* [Passage]
"""

There is a least factor 10 between using @turbo or not.

# mwe_struct_offset.jl
using LoopVectorization, OffsetArrays, StructArrays, BenchmarkTools

const StructOffset = StructArray{ComplexF64, 2, NamedTuple{(:re, :im), Tuple{OffsetMatrix{Float64, Matrix{Float64}}, OffsetMatrix{Float64, Matrix{Float64}}}}, Int64}
function ghost(dpsi::StructOffset, psi::StructOffset, param, time::Float64)
    # simple lattice model 
    m, Jt, Js, lat_size = param
    (L, M) = lat_size
   
    @turbo for t in 1:M, x=1:L
        interaction_u_re = -Jt*(psi.re[x,t+1] + psi.re[x,t-1])
        interaction_u_im = -Jt*(psi.im[x,t+1] + psi.im[x,t-1])

        interaction_u_re += -Js*(psi.re[x+1,t] + psi.re[x-1,t])
        interaction_u_im += -Js*(psi.im[x+1,t] + psi.im[x-1,t])

        dpsi.re[x,t] =  (m*psi.re[x,t] + interaction_u_re)
        dpsi.im[x,t] = -(m*psi.im[x,t] + interaction_u_im)
    end
end

L = 10
M = 10

ghost_psi  =  rand(ComplexF64,L+2,M+2)
psi_struct  = StructArray(OffsetArray(ghost_psi , -1, -1))
dpsi_struct = similar(psi_struct)

# applying circular/periodic boundary condition
psi_struct[1:L,0]   = psi_struct[1:L,M]
psi_struct[1:L,M+1] = psi_struct[1:L,1]
psi_struct[0,1:M]   = psi_struct[L,1:M]
psi_struct[L+1,1:M] = psi_struct[1,1:M]

param = (1.0, 1.0, 1.0, (L,M))

"""

* [Data lines]
"""

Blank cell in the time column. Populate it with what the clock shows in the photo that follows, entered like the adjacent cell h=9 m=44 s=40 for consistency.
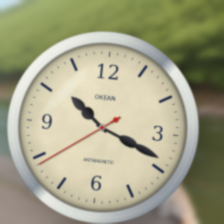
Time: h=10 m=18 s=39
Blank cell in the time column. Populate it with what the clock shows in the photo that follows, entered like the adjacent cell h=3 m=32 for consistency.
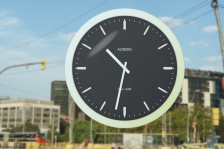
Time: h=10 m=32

"""
"""

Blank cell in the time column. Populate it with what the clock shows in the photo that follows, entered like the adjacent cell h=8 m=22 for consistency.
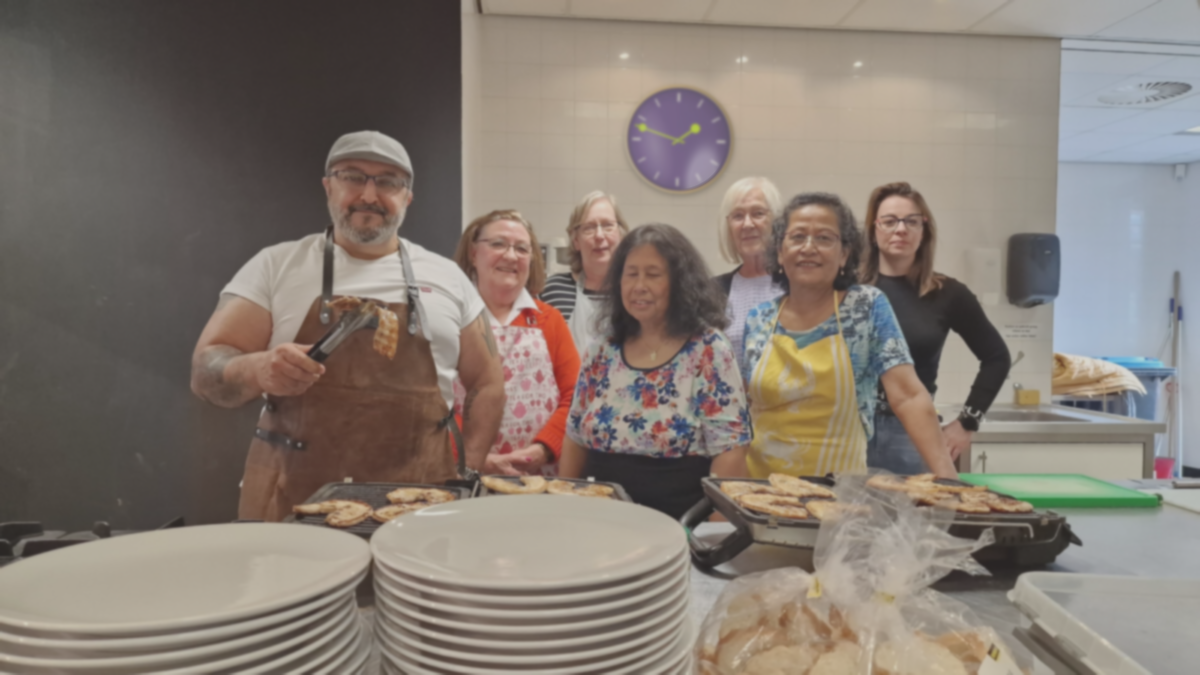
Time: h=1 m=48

"""
"""

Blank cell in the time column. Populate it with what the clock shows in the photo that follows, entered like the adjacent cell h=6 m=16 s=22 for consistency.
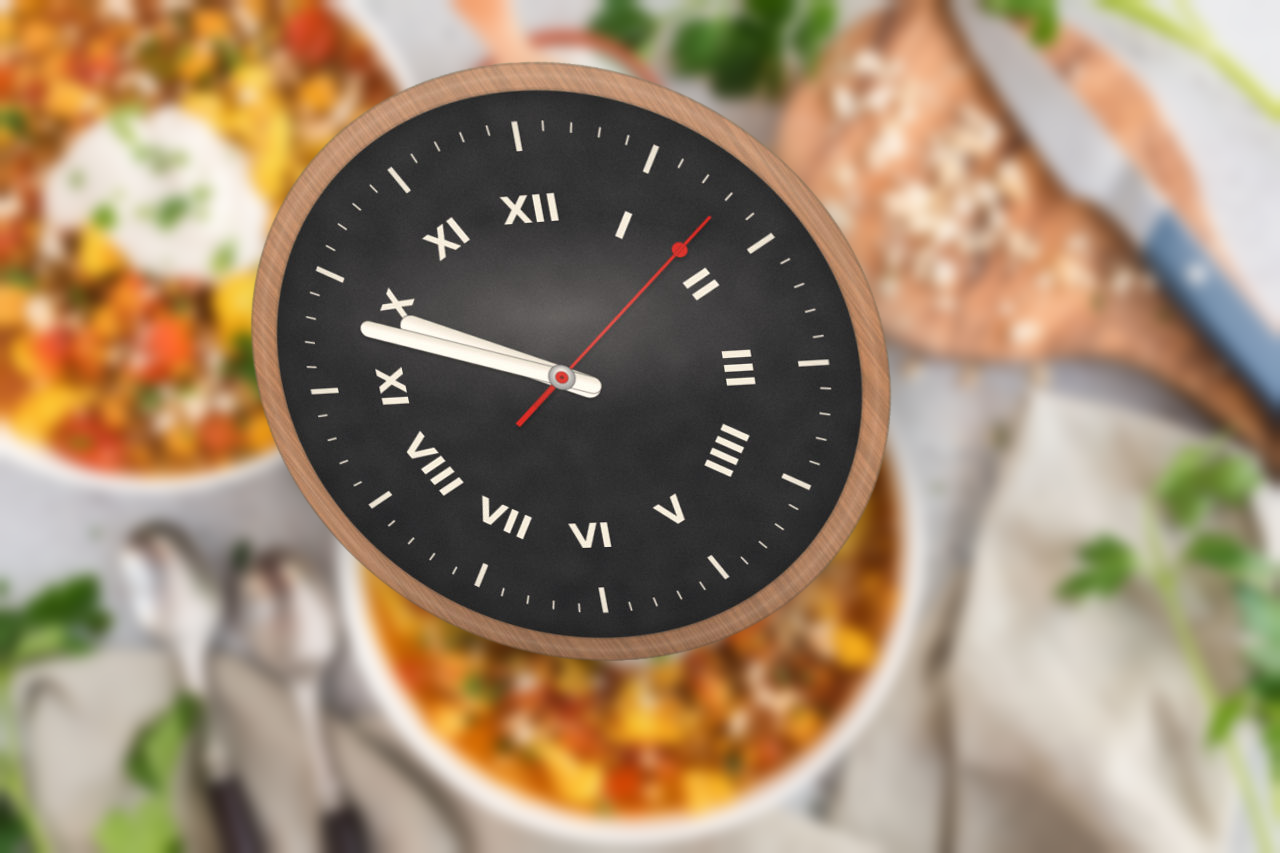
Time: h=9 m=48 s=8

"""

* [Short exercise A] From the Julia code excerpt, copy the part that begins with the words containing "# simple lattice" and ends with "-Js*(psi.im[x+1,t] + psi.im[x-1,t])".
* [Short exercise B] Which four packages does the Julia code excerpt load with its `using` line?
* [Short exercise C] Pick up the Julia code excerpt right after its last line and keep writing it.

* [Written answer A]
# simple lattice model 
    m, Jt, Js, lat_size = param
    (L, M) = lat_size
   
    @turbo for t in 1:M, x=1:L
        interaction_u_re = -Jt*(psi.re[x,t+1] + psi.re[x,t-1])
        interaction_u_im = -Jt*(psi.im[x,t+1] + psi.im[x,t-1])

        interaction_u_re += -Js*(psi.re[x+1,t] + psi.re[x-1,t])
        interaction_u_im += -Js*(psi.im[x+1,t] + psi.im[x-1,t])

* [Written answer B] LoopVectorization, OffsetArrays, StructArrays, and BenchmarkTools.

* [Written answer C]
# with turbo
@btime ghost($dpsi_struct, $psi_struct, $param, 0.0)
76.352 ns (0 allocations: 0 bytes)
# without turbo
@btime ghost($dpsi_struct, $psi_struct, $param, 0.0)
957.318 ns (0 allocations: 0 bytes)
2 Likes

There are also tests without using StructArrays here:

Unfortunately, it all requires reinterpret and manually writing the complex operations.
The LoopVectorization rewrite will eliminate the need for this, but that’s probably at least a year away.

In the mean time, PRs for better documentation are always welcome.

2 Likes

StructArrays or reinterpret, which one is the better solution with LoopVecterization?

Depends on the rest of your code.
All else equal, StructArrays is better because that is the optimal data layout for SIMD. LV will need extra shuffles to permute the data otherwise.

But is the rest of your code prefers regular arrays, shuffling a bit within the loop could be faster.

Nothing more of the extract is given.